Prosegui la recensione della Traviata di Carsen alla Fenice, riprendendo subito dopo la sua ultima frase.

* [DOCUMENTO DI PARTENZA]
_ _ _ _ _ _ _

L’indignazione alquanto velleitaria di Dumas figlio diventa, nelle mani di Robert Carsen, una spietata lente di ingrandimento puntata sulle miserie morali del bel mondo di oggi. L’allestimento di “Traviata” del regista canadese, riproposto con regolarità alla Fenice dopo aver inaugurato nel 2004 il teatro ricostruito, coglie con esattezza da tavolo anatomico quanto di malato c’è nel demi-monde di cui Margherita/Violetta è regina, lo porta ai nostri giorni e ce lo restituisce con un’efficacia violenta, livida e crudele. La nausea esistenziale che impregna questo ambiente notturno, sfatto dall’alcool e dalla droga, trova in Carsen un analista preciso ed implacabile, impietosamente calato sui suoi sbandati d’alto bordo come un entomologo sui suoi insetti.

Il grande demiurgo della parte musicale è il maestro coreano Myung-Wung Chung, direttore geniale e attento concertatore, protagonista di una performance memorabile. Ci restituisce una partitura ora smagliante di tinte vivide e lucenti, ora dolente di una mestizia assoluta e senza squarci di speranza, ora agitata da una concitazione febbrile e nevrotica che mette i brividi. Ci si gode, così, una Traviata intensa ed emozionante, come restituita ad una sua forza primigenia che una certa routine aveva ricoperto di strati di polvere sempre più spessi. L’orchestra della Fenice segue il maestro ormai ad occhi chiusi ed il risultato è strepitoso e commovente insieme.

Sul palcoscenico il soprano Patrizia Ciofi è sempre più Violetta, sempre più padrona del ruolo, in cui si immerge con grande dispendio di energie fisiche e psicologiche, con il suo fisico minuto, nervoso eppure sensuale ed una vocalità ormai totalmente in grado di adeguarsi alle molteplici esigenze della parte.

_ _ _ _ _ _ _

[Coordinate dei punti chiave della posa]

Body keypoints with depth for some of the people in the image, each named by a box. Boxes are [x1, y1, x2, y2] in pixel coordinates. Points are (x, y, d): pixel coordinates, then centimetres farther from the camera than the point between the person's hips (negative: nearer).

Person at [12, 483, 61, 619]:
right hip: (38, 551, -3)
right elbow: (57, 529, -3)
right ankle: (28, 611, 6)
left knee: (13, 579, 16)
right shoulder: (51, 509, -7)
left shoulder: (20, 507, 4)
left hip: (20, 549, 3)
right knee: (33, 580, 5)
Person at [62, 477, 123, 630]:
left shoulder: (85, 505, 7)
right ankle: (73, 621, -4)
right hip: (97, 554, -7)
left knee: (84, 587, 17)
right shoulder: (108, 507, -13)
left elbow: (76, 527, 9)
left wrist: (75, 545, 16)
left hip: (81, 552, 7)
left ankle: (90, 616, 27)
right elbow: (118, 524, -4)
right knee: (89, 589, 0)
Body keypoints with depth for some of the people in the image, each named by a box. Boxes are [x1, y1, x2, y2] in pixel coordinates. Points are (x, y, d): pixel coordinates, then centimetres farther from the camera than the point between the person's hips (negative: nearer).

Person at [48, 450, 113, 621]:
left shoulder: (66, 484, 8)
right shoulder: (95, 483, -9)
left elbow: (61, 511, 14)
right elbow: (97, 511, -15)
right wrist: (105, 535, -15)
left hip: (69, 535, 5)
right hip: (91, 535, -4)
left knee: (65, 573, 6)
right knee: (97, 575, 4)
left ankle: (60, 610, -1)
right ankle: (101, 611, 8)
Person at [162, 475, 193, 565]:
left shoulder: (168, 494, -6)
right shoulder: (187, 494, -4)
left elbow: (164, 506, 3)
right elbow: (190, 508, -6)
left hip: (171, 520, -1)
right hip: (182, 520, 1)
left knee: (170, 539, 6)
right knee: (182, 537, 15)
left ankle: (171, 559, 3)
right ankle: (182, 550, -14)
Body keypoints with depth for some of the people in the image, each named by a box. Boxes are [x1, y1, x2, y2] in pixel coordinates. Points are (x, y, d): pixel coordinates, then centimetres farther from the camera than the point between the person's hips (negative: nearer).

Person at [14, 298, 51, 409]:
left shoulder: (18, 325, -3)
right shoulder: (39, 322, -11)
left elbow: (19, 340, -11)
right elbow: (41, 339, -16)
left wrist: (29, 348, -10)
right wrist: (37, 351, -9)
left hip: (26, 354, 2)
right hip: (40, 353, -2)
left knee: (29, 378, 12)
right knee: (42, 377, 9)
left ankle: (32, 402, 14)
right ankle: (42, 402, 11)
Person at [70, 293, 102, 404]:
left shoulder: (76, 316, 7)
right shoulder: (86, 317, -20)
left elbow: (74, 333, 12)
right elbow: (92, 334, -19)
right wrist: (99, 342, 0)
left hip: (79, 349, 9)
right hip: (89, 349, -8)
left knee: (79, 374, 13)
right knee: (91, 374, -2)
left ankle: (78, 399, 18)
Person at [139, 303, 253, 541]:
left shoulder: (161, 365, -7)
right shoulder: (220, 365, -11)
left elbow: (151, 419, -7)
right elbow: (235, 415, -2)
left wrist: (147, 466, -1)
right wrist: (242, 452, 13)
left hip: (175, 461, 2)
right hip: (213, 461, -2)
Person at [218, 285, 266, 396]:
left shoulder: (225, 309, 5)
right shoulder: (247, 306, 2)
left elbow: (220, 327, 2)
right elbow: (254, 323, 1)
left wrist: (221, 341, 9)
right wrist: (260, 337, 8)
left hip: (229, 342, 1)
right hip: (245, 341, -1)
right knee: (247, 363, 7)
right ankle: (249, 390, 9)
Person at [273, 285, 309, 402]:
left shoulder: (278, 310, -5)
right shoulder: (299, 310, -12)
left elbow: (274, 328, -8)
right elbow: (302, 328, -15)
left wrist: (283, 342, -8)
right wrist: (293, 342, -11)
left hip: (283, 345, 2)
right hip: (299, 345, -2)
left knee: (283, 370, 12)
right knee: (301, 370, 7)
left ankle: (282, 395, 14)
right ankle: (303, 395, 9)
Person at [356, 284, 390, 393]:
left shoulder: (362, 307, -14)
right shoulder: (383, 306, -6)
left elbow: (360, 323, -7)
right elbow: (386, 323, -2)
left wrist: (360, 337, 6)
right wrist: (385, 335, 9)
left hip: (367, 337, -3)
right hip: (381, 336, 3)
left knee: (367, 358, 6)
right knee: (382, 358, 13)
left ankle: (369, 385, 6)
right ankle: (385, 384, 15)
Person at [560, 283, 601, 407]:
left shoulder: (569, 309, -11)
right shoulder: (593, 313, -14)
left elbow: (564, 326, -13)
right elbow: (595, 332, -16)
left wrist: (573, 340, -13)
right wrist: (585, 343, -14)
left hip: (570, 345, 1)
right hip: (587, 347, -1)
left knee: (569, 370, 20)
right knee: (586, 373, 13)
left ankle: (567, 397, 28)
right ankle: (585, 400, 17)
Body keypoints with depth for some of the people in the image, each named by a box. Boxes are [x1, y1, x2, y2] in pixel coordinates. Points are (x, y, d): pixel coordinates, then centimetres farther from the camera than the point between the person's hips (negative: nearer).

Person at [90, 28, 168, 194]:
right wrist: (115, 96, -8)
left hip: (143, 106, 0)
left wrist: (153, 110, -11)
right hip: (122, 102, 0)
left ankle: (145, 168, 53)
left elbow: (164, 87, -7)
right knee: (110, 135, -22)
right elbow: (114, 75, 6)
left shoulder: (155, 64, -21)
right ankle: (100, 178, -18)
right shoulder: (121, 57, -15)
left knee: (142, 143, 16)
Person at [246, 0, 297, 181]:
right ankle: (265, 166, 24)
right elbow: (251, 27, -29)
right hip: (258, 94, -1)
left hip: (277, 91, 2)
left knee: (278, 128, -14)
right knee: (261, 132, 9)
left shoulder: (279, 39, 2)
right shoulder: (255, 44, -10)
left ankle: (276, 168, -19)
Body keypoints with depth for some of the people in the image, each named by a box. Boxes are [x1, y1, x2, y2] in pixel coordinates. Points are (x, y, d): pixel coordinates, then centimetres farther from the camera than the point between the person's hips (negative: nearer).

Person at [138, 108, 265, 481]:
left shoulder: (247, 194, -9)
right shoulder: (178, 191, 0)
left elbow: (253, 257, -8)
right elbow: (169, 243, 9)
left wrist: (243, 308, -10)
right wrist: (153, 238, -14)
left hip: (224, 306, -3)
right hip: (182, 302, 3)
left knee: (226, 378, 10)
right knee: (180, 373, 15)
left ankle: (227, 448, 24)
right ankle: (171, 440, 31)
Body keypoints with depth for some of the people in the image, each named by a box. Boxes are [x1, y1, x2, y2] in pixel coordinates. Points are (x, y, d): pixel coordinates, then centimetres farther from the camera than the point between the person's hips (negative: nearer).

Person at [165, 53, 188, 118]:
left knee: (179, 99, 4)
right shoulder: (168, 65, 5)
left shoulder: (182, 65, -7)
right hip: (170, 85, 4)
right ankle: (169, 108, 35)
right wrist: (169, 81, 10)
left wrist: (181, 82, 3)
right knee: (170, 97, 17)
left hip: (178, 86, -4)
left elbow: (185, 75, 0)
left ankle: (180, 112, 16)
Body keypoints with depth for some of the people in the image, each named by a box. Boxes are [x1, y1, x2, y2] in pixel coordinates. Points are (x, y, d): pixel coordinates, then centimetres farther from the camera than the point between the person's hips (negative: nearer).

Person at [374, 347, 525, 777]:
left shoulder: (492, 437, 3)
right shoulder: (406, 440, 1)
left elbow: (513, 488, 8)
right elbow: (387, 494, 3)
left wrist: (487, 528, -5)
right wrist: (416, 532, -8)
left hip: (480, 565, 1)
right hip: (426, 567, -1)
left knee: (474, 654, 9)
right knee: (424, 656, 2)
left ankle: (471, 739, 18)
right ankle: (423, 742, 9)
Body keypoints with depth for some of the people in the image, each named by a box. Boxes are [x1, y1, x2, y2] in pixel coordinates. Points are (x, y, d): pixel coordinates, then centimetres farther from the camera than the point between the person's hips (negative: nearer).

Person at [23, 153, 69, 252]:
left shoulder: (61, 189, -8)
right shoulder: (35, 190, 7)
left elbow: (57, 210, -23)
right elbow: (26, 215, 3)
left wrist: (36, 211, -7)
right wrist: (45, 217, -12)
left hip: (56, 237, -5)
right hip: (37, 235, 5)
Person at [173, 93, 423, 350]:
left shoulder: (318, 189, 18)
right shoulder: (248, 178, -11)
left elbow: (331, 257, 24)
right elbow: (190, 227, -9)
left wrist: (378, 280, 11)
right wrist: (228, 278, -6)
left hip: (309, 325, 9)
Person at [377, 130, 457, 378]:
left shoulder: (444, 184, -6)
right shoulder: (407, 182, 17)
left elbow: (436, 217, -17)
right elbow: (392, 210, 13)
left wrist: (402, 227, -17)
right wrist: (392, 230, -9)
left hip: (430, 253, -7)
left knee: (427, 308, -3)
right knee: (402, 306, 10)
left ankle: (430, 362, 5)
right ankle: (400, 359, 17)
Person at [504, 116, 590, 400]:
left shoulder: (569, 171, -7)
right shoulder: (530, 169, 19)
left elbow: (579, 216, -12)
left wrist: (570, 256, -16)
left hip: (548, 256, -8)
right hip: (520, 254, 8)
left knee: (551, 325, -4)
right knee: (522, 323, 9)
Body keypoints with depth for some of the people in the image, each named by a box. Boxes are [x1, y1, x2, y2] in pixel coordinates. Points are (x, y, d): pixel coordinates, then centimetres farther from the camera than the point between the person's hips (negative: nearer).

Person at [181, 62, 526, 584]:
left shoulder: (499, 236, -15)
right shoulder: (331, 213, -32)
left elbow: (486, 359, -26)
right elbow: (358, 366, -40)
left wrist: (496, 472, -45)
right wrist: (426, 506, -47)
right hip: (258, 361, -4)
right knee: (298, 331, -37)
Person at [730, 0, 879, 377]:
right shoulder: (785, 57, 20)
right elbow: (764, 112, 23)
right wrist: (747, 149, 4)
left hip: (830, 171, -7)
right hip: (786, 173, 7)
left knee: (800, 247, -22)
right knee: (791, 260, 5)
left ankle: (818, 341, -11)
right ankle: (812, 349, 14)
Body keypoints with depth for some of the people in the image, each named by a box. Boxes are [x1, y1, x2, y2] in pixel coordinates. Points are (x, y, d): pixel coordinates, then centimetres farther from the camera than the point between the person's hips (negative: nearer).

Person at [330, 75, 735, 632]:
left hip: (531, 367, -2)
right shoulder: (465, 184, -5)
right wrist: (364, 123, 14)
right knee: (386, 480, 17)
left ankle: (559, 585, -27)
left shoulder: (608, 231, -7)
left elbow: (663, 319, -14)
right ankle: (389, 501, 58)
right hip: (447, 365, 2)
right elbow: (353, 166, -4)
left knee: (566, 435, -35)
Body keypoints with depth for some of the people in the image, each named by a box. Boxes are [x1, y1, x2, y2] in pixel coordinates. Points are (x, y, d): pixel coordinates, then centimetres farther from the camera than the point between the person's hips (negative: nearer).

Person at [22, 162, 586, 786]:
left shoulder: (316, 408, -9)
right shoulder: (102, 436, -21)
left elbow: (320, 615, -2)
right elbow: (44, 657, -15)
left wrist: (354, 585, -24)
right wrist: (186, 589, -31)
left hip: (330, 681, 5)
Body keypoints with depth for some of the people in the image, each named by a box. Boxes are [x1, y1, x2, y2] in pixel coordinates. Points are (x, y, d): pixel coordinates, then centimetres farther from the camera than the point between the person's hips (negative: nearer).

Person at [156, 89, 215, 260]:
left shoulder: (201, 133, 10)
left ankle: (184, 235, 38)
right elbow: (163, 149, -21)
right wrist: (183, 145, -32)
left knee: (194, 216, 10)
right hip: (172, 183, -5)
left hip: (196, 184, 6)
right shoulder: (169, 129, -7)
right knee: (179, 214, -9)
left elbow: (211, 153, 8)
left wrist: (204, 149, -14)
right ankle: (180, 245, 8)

_ _ _ _ _ _ _

* [RISPOSTA ALL'ESERCIZIO]
L’artista è signora assoluta delle colorature del primo atto, che rende ora con nevrotica sovreccitazione, ora con un senso di estenuato languore. L’interpretazione cresce di intensità e di forza emotiva con il procedere della vicenda. L’”Amami Alfredo”, per esempio, è commovente per l’empito raccolto e insieme eloquente dei sentimenti; e con un “Addio del passato” da pelle d’oca, cesellato, accarezzato, sofferto sillaba dopo sillaba, si raggiunge quel culmine in cui l’arte è più vera della vita, perché ne coglie l’essenza con assoluta forza di sintesi e la restituisce purificata. Si aggiunga che anche il volume ridotto non è un limite, perché la voce corre ugualmente per tutto il teatro grazie all’impostazione tecnica ineccepibile.

Fanno corona alla regina l’Alfredo del tenore siciliano Roberto De Biasio, robusto ma lodevolmente attento a cercare un canto dalle dinamiche più attenuate, anche se si gradirebbe, di tanto in tanto, un’emissione più morbida, più sul fiato, ad evitare alcune forzature soprattutto in zona acuta. E ancora il Germont del baritono di Tavullia (Pesaro) Davide Damiani, dallo strumento non imponente ma di bell’impasto timbrico, solidamente appoggiato su di un’emissione omogenea che garantisce un’apprezzabile compattezza di suono. Efficaci le voci gravi dei baritoni Elia Fabbian e Armando Gabba e del basso-baritono Luca Dall’Amico, rispettivamente il barone Douphol, il marchese d’Obigny, il dottor Grenvil. Come sempre inappuntabili il soprano Sabrina Vianello (Annina) e il tenore Iorio Zennaro (Gastone).

Alla pomeridiana cui si riferiscono queste note successo molto caldo per tutti e soprattutto per Patrizia Ciofi e Myung-Whun Chung.